▶ [What to do]:
Starting at the line that contains "scientific name: Festuca myuros" and ending after the line that contains "genus: Gynandrocarpa", render those lines of the material below as a numbered list, omitting any blank lines.

((

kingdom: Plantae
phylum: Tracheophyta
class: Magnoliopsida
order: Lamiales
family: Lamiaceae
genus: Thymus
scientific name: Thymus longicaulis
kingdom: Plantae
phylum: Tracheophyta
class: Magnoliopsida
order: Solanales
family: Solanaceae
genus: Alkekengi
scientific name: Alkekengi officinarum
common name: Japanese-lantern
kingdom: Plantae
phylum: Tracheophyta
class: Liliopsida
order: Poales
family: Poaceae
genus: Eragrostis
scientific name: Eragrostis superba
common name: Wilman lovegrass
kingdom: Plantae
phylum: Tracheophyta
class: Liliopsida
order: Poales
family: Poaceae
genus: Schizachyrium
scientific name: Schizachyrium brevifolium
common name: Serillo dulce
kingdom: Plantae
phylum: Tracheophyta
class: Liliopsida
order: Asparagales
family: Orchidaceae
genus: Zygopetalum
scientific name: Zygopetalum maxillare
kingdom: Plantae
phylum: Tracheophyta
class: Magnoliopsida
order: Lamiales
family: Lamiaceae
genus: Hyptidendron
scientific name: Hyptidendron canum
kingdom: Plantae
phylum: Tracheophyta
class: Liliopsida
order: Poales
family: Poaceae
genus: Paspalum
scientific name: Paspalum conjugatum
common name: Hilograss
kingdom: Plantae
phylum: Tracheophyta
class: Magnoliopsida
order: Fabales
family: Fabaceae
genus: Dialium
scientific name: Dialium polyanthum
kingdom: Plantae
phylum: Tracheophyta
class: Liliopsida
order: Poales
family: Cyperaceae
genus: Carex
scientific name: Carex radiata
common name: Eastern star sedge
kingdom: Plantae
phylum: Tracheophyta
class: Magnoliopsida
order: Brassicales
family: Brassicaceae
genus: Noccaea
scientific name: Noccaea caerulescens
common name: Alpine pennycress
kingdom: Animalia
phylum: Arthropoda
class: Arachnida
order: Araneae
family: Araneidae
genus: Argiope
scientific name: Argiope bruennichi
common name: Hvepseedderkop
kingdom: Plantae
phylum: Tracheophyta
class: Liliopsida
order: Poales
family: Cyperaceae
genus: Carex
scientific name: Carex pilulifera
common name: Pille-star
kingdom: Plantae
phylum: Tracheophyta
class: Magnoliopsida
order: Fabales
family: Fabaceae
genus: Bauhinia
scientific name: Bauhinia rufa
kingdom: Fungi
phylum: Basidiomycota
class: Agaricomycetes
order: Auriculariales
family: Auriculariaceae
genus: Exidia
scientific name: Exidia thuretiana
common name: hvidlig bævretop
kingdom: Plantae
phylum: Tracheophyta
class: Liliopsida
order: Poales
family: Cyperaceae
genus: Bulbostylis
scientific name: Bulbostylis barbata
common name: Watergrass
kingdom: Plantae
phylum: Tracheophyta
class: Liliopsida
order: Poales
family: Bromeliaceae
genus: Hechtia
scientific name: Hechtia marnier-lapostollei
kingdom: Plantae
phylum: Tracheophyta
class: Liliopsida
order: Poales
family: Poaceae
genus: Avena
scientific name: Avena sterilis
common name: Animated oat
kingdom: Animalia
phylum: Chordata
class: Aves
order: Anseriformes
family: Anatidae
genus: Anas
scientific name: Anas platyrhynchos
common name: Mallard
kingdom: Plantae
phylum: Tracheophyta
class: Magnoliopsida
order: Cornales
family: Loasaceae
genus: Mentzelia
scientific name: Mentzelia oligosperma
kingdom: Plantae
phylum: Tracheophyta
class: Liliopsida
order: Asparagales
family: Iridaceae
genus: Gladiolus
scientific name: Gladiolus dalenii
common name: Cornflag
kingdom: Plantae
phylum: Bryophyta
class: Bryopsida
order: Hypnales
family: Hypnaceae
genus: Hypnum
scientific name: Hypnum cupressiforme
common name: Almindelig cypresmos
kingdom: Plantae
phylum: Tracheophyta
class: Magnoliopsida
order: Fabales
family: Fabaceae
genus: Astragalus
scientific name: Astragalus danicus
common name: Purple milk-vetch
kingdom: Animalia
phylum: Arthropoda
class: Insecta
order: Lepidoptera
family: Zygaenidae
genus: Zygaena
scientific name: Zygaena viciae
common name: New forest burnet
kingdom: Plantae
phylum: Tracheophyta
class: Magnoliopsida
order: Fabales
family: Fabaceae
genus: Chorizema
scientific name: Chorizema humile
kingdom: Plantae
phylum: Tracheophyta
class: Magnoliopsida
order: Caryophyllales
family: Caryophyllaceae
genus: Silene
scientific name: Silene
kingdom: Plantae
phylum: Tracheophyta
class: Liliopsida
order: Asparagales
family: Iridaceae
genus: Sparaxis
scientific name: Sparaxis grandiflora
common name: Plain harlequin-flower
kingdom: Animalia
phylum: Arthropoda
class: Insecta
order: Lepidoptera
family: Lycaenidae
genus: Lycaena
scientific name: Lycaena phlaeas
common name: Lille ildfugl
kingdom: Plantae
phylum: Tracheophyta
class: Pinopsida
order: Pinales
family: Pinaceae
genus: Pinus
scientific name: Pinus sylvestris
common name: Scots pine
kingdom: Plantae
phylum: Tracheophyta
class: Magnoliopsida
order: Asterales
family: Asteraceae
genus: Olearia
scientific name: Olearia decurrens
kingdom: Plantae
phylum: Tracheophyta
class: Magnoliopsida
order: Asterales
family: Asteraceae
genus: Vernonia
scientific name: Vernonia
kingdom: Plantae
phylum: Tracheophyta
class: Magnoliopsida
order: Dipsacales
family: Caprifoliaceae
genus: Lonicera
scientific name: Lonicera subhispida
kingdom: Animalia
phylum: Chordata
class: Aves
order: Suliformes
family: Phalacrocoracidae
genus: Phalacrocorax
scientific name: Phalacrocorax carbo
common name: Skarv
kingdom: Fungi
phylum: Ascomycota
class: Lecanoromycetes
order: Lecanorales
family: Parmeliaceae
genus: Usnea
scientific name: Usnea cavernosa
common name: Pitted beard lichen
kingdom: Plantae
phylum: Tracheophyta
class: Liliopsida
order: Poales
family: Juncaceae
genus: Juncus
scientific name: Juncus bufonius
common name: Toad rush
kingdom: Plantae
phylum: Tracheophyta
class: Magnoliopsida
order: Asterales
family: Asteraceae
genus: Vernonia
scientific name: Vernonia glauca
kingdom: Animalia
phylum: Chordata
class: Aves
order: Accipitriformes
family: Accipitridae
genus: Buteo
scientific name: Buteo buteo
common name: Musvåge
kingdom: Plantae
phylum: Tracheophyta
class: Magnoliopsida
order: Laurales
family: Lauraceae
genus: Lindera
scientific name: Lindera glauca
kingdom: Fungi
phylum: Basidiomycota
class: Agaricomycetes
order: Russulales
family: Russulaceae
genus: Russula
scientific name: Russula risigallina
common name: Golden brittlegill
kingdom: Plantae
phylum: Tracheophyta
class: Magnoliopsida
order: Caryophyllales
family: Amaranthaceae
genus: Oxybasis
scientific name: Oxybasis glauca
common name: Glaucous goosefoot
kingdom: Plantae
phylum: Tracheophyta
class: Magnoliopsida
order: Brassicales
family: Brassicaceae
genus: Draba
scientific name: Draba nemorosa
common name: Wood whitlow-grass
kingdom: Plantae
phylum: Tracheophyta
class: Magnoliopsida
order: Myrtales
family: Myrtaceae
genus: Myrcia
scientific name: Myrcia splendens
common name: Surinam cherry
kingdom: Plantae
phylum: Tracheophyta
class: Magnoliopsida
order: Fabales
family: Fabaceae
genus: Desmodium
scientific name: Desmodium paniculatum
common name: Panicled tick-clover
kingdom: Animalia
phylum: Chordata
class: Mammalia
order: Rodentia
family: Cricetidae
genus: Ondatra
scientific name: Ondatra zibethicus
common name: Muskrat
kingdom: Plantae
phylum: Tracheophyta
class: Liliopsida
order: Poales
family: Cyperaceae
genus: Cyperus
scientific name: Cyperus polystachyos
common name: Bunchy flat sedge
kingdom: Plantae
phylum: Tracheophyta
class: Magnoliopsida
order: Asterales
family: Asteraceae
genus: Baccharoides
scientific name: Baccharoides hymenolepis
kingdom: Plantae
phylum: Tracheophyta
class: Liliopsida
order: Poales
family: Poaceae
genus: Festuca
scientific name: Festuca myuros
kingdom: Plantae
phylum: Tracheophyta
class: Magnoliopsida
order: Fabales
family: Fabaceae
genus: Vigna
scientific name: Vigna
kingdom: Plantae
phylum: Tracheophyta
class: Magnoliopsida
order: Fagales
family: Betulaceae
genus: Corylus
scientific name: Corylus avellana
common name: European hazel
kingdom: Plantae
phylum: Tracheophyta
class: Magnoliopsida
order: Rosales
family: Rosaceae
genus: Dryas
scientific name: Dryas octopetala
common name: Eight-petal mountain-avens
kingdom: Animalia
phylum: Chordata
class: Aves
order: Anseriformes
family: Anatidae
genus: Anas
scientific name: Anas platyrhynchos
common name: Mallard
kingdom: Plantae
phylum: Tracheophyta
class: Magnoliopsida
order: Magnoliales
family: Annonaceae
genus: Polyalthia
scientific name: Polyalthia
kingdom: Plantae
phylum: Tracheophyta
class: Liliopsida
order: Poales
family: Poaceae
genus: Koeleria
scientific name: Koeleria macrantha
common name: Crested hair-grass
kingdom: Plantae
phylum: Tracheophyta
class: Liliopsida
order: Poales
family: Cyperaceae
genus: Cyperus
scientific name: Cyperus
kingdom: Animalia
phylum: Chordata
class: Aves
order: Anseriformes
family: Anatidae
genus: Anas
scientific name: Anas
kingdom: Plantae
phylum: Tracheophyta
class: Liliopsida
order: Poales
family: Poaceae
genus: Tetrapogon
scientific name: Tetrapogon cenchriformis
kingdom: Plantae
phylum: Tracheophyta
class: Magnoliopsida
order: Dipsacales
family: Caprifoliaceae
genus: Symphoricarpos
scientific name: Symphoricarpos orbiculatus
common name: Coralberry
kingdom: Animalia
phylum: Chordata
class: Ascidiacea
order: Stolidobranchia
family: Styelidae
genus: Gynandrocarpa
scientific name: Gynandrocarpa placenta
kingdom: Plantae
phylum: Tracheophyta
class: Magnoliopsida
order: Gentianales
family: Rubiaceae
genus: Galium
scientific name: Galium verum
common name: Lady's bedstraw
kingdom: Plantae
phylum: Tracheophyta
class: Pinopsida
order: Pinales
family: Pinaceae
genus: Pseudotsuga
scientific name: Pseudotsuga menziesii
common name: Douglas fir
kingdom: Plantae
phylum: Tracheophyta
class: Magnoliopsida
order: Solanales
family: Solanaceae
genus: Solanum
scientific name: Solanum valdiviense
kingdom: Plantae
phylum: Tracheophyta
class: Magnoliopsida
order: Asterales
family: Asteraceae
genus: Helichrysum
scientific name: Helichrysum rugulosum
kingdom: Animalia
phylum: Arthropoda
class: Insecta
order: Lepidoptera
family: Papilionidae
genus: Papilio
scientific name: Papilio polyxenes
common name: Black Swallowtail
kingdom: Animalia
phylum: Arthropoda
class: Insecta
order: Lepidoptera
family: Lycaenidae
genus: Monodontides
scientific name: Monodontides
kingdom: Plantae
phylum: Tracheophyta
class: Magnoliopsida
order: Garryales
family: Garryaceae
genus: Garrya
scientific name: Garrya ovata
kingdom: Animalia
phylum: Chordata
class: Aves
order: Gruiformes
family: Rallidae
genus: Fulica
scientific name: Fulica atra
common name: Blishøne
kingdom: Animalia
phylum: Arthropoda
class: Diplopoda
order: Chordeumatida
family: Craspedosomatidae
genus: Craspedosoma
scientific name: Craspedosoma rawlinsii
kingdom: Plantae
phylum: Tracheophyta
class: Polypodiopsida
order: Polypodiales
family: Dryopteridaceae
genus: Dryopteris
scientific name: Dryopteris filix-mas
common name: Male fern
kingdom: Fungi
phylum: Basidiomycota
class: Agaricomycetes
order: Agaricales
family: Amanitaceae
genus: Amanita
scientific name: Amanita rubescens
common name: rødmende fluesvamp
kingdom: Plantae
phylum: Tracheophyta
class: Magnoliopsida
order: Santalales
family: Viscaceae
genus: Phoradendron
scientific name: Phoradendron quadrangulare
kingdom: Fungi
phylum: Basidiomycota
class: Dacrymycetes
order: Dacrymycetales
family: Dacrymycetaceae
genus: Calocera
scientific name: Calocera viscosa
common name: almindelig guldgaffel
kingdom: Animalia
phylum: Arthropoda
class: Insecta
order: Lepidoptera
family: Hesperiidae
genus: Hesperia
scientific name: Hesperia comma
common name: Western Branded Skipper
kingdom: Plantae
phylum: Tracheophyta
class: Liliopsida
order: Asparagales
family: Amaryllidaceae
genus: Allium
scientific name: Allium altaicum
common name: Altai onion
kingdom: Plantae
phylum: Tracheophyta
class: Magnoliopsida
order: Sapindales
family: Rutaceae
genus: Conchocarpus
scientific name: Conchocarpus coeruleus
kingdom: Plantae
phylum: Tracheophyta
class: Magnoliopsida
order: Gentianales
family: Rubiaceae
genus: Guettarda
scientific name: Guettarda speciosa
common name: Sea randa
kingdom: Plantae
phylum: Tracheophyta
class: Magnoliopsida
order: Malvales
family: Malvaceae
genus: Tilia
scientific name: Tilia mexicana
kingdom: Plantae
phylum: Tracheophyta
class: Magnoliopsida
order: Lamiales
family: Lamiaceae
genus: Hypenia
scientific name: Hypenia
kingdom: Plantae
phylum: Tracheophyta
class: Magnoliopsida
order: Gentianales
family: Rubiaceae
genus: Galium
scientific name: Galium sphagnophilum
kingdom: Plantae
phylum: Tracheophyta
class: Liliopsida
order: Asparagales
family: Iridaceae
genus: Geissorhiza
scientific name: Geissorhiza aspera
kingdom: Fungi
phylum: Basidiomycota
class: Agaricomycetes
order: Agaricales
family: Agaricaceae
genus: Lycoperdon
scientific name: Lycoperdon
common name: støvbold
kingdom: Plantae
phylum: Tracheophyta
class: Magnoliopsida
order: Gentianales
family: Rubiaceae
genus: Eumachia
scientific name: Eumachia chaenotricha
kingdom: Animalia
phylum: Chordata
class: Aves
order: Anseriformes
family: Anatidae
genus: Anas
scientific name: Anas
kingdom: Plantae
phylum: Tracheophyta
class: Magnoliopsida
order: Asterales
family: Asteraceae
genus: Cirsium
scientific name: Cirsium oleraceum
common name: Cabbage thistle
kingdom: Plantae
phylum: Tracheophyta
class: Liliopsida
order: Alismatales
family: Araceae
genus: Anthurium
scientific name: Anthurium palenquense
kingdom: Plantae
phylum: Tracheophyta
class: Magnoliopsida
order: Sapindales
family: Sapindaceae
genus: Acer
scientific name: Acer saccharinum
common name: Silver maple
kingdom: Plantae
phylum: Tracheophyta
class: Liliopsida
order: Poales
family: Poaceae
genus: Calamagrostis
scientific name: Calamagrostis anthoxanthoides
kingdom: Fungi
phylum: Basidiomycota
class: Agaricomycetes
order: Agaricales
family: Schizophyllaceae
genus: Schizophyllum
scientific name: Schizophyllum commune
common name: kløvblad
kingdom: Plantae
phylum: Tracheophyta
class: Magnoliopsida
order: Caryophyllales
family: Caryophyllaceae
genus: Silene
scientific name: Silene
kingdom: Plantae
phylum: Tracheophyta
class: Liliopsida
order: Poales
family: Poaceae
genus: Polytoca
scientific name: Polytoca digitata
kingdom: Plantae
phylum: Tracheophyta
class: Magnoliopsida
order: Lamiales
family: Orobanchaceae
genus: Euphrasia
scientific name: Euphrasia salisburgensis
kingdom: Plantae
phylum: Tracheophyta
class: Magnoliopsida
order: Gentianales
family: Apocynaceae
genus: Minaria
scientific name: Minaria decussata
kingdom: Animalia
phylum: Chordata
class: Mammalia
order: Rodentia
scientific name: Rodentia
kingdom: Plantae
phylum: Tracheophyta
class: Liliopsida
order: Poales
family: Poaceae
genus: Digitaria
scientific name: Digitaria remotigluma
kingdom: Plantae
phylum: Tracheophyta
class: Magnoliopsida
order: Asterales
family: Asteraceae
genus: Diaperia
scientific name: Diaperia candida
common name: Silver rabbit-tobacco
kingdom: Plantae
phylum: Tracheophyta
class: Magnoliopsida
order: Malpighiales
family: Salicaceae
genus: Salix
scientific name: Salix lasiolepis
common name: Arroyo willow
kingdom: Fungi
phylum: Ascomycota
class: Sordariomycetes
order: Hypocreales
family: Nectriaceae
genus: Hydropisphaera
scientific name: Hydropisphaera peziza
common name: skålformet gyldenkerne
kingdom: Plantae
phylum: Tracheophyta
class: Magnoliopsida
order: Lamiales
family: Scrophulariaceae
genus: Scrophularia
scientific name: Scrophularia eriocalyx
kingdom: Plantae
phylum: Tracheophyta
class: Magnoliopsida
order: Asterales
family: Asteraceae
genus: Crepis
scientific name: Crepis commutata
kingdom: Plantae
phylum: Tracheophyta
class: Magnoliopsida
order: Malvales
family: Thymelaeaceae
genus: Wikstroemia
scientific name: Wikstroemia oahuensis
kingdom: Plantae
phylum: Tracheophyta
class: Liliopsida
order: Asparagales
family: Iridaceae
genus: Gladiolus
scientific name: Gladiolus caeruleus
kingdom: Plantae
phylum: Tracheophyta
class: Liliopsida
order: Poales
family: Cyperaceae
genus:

))

▶ [Written response]:
1. scientific name: Festuca myuros
2. kingdom: Plantae
3. phylum: Tracheophyta
4. class: Magnoliopsida
5. order: Fabales
6. family: Fabaceae
7. genus: Vigna
8. scientific name: Vigna
9. kingdom: Plantae
10. phylum: Tracheophyta
11. class: Magnoliopsida
12. order: Fagales
13. family: Betulaceae
14. genus: Corylus
15. scientific name: Corylus avellana
16. common name: European hazel
17. kingdom: Plantae
18. phylum: Tracheophyta
19. class: Magnoliopsida
20. order: Rosales
21. family: Rosaceae
22. genus: Dryas
23. scientific name: Dryas octopetala
24. common name: Eight-petal mountain-avens
25. kingdom: Animalia
26. phylum: Chordata
27. class: Aves
28. order: Anseriformes
29. family: Anatidae
30. genus: Anas
31. scientific name: Anas platyrhynchos
32. common name: Mallard
33. kingdom: Plantae
34. phylum: Tracheophyta
35. class: Magnoliopsida
36. order: Magnoliales
37. family: Annonaceae
38. genus: Polyalthia
39. scientific name: Polyalthia
40. kingdom: Plantae
41. phylum: Tracheophyta
42. class: Liliopsida
43. order: Poales
44. family: Poaceae
45. genus: Koeleria
46. scientific name: Koeleria macrantha
47. common name: Crested hair-grass
48. kingdom: Plantae
49. phylum: Tracheophyta
50. class: Liliopsida
51. order: Poales
52. family: Cyperaceae
53. genus: Cyperus
54. scientific name: Cyperus
55. kingdom: Animalia
56. phylum: Chordata
57. class: Aves
58. order: Anseriformes
59. family: Anatidae
60. genus: Anas
61. scientific name: Anas
62. kingdom: Plantae
63. phylum: Tracheophyta
64. class: Liliopsida
65. order: Poales
66. family: Poaceae
67. genus: Tetrapogon
68. scientific name: Tetrapogon cenchriformis
69. kingdom: Plantae
70. phylum: Tracheophyta
71. class: Magnoliopsida
72. order: Dipsacales
73. family: Caprifoliaceae
74. genus: Symphoricarpos
75. scientific name: Symphoricarpos orbiculatus
76. common name: Coralberry
77. kingdom: Animalia
78. phylum: Chordata
79. class: Ascidiacea
80. order: Stolidobranchia
81. family: Styelidae
82. genus: Gynandrocarpa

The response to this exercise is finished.